Sempre interventiva, em 2019, a artista portuguesa demarcava a sua posição num tema crucial, o aborto. Perante as recentes leis de criminalização da prática, que iam então sendo aprovadas em alguns estados norte-americanos, Rego classificava-as como “um retrocesso perigoso e grotesco”.

– [A mulher] irá fazê-lo num lugar sem segurança para a sua saúde, se estiver desesperada, e não conseguir que um médico o faça. É assim que tem acontecido desde o início dos tempos. Portanto, se 25 homens no Alabama a considerarem uma criminosa, isso só aumentará o seu sofrimento.

Essa não é, de todo, uma luta recente na vida de Paula Rego, uma reconhecida feminista, cujas convicções se refletiam nas suas obras. Essa sensibilidade para o sofrimento e luta das mulheres foi se aguçando ainda durante a adolescência, nas páginas dos livros de Simone de Beauvoir.

– Rego revolucionou a forma como as vidas e as histórias das mulheres passam para o formato visual – explicou à “BBC” o diretor do Tate Britan, Alex Farquharson.

Paula Rego foi, aliás, peça fundamental na campanha pela descriminalização do aborto em Portugal. A decisão foi colocada nas mãos dos portugueses em 1998 e após o aceso debate público — que culminou na vitória do não por uma margem mínima de 51 para 49 por cento —, a artista decidiu usar a sua arma para lançar o seu melhor argumento a discussão.

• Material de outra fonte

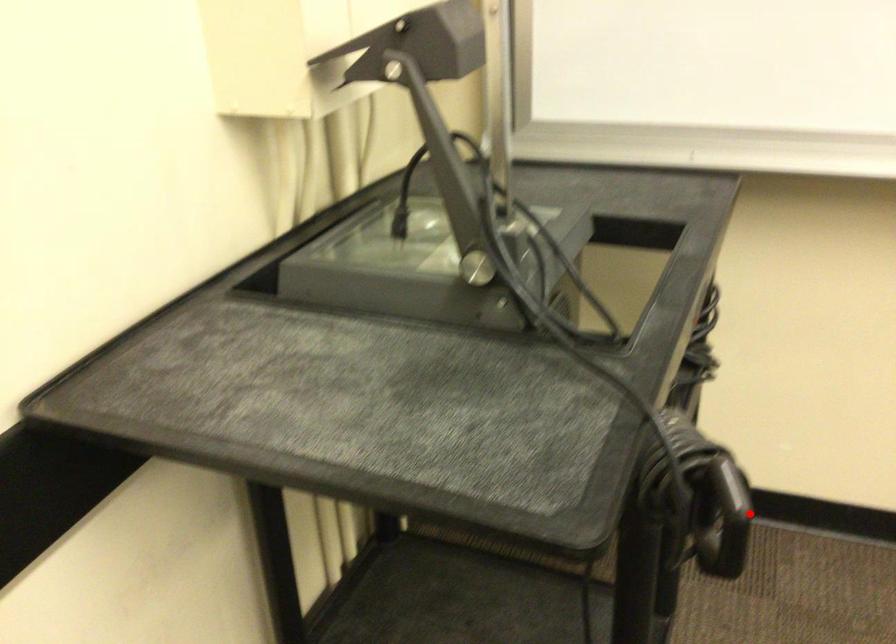
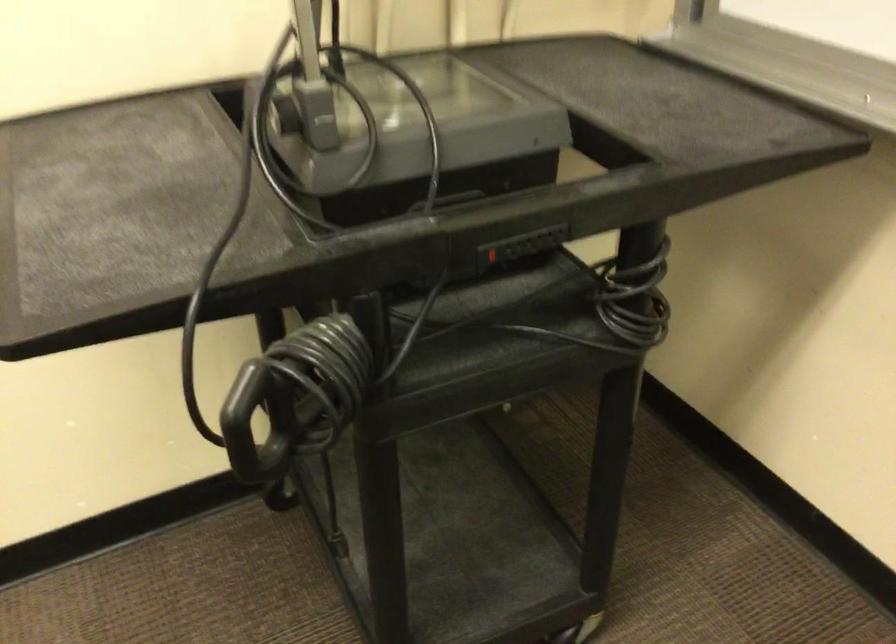
The point at the highlighted location is marked in the first image. Where is the corresponding point in the second image?

(247, 418)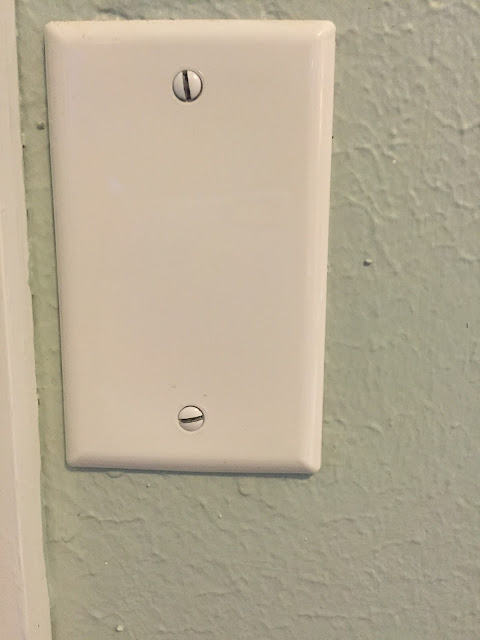
The image size is (480, 640). I want to click on wall, so click(406, 100).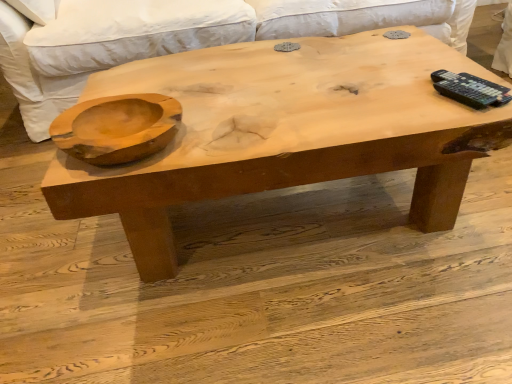
In order to click on vacant area that is situated to the right of natural wood bowl at left in this screenshot , I will do `click(238, 130)`.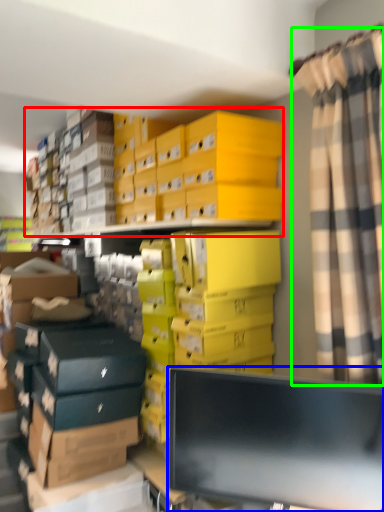
Question: Estimate the real-world distances between objects in this image. Which object is farther from storage box (highlighted by a red box), computer monitor (highlighted by a blue box) or curtain (highlighted by a green box)?

Choices:
 (A) computer monitor
 (B) curtain

Answer: (A)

Criou então oito gravuras, telas a óleo, que ficaram conhecidas pela série Aborto.

– Excecionalmente, Rego, que nunca reproduz pinturas em forma gráfica, criou uma série de gravuras após as pinturas, numa decisão política motivada pelo desejo de difundir as suas fortes convicções sobre o assunto – explicou sobre as gravuras a leiloeira Christie’s, na antecipação de um leilão que ocorreu em março.

Uma das gravuras


Nelas, Rego retratou várias figuras femininas em ambientes desconfortáveis, de feições doridas, envergonhadas, marginalizadas. A pintora chegou a descrever a série como um dos trabalhos que mais a orgulhava. Eventualmente, o aborto viria a ser legalizado num novo referendo, em 2007.

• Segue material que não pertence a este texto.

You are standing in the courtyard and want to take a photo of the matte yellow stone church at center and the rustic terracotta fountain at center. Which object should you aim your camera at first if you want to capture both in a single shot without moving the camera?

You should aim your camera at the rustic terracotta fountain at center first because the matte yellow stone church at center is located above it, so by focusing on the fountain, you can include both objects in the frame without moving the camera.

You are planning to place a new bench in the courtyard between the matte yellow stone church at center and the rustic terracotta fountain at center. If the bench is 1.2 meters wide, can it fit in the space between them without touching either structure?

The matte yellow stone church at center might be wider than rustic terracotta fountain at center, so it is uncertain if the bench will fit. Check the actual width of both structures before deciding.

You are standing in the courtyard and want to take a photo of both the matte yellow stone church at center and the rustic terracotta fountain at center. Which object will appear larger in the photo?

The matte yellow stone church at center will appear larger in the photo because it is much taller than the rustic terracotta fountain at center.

– [A Paula Rego] demonstra uma inteligência emocional e uma perfeita compreensão do corpo das mulheres e da sua relação com o corpo – referiu Elena Crippa, a curadora da sua exposição no Tate Britain.

– Foi das primeiras a explorar estes tabus, estas questões pessoas e a experiência de como as mulheres estão constrangidas.

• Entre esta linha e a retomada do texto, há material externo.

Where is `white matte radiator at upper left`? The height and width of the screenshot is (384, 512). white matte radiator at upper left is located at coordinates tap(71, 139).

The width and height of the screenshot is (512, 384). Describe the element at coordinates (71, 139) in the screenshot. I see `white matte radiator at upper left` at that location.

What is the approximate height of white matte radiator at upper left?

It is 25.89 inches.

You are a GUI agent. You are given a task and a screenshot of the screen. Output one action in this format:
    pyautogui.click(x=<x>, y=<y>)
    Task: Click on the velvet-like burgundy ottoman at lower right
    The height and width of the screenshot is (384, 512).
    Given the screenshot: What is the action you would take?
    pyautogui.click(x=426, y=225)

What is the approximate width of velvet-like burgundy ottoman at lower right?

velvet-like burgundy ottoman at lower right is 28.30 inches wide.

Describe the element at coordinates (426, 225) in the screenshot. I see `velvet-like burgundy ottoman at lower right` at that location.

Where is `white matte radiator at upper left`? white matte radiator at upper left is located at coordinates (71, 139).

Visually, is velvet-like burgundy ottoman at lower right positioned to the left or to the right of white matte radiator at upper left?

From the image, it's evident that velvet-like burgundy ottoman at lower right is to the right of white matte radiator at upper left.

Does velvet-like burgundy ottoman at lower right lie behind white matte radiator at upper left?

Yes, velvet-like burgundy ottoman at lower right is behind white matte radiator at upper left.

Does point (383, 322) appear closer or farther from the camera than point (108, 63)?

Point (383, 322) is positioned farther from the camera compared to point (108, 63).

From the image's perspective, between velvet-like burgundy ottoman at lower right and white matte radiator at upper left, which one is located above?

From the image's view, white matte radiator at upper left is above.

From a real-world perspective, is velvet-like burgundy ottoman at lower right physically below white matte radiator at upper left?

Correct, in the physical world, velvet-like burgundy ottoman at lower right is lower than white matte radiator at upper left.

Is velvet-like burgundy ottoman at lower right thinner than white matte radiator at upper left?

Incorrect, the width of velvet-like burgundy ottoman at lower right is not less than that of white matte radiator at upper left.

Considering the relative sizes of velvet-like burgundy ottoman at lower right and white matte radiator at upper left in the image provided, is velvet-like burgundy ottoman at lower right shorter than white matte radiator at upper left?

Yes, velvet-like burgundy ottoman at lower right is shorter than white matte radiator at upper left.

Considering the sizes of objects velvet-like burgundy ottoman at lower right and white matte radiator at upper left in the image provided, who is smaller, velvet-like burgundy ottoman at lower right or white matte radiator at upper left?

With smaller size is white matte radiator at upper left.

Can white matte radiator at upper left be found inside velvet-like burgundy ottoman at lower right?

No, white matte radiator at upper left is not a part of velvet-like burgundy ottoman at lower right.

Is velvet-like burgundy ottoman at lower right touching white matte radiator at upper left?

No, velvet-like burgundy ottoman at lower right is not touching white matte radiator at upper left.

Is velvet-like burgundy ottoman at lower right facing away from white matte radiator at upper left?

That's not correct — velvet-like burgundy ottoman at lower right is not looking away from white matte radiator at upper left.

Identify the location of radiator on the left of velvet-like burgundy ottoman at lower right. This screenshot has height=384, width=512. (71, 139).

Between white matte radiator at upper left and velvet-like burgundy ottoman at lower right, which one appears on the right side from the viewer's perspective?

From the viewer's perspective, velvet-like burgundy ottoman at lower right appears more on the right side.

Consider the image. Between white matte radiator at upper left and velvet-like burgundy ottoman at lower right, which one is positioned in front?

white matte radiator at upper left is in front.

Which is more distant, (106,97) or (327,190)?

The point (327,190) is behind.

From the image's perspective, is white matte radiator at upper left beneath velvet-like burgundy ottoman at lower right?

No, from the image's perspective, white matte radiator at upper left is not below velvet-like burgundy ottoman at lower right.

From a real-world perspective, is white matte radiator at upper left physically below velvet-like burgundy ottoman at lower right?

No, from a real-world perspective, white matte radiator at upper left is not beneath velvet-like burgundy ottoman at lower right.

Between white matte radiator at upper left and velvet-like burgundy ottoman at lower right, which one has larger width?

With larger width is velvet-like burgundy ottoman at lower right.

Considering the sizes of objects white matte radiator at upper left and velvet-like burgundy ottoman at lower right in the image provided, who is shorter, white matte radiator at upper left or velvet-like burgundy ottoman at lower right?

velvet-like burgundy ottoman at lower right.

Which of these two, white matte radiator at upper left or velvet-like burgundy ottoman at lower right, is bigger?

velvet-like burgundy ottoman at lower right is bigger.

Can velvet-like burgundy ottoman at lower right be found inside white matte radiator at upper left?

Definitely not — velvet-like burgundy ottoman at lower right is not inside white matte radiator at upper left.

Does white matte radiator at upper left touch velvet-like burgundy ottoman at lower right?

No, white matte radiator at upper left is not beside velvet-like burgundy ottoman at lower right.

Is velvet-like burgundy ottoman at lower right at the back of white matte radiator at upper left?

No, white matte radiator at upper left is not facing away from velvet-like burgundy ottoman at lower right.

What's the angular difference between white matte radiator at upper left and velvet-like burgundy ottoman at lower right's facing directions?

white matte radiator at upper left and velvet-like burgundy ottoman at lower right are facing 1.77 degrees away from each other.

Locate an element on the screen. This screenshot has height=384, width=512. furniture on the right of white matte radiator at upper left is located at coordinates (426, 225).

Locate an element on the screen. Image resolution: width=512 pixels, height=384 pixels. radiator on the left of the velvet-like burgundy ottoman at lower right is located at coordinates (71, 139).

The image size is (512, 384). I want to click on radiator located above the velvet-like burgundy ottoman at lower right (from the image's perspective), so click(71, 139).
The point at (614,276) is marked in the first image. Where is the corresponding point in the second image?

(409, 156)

– Tento obter justiça para as mulheres, pelo menos através das imagens. Também alguma vingança – explicou a própria pintora.

Sobre a série Aborto, disse que pretendia “sublinhar o medo, a dor e o perigo de um aborto ilegal”, que é o “recurso das mulheres desesperadas”.

– É errado criminalizar as mulheres.

Numa das suas primeiras pinturas, feitas nos anos 50, quando tinha apenas 15 anos, retratava uma jovem entre dois homens. Chamou-lhe Interrogação e foi uma das obras inéditas apresentadas na exibição no Tate Britain.

– Representa uma mulher a ser torturada por dois homens – notou a curadora.

– Desde cedo que a Paula demonstrou uma extraordinária imaginação e empatia. Sempre que ouvia falar de injustiças e abusos, ela respondia através do seu trabalho.

Muitas dessas representações carregavam críticas e retratos da realidade repressiva vivida em Portugal. Sobretudo as mulheres passaram a ser, nas suas obras, heroínas, sobreviventes, mesmo quando retratadas como vítimas de todos os horrores. Quando os temas se tornavam demasiado difíceis, Rego recorria às alegorias e transformava as personagens em animais.

Uma das suas séries mais famosas é Dog Women, que retrata as mulheres em poses e comportamentos animalescos. São “retratos pouco elogiosos da feminilidade” mas que “oferecem uma crueza” que retrata as mulheres longe da versão idealizada do olhar masculino.

“Dog Woman”, 1994


Essa série, explicou a própria mais tarde, inspirou-se na relação com o marido, que morreu de esclerose múltipla em 1988.

– É sobre o amor que eu tinha por ele – revelou, antes de explicar que usou como modelo a mulher que tomava conta de Victor Willing.

– Ela sou eu. Não gosto de fazer autorretratos, mas ela é como um autorretrato. Ela era a dog woman.

– A Paula leva-nos a sítios desconfortáveis. O [Karl] Jung chamava-lhe a Sombra. São áreas tabu, onde o amor e a crueldade se tocam, onde as nossas ambições e medos vivem – nota Crippa.

– É exatamente aí que ela nos leva e, contudo, somos atraídos por isso com uma compaixão infinita. Ela leva-nos numa jornada de empatia.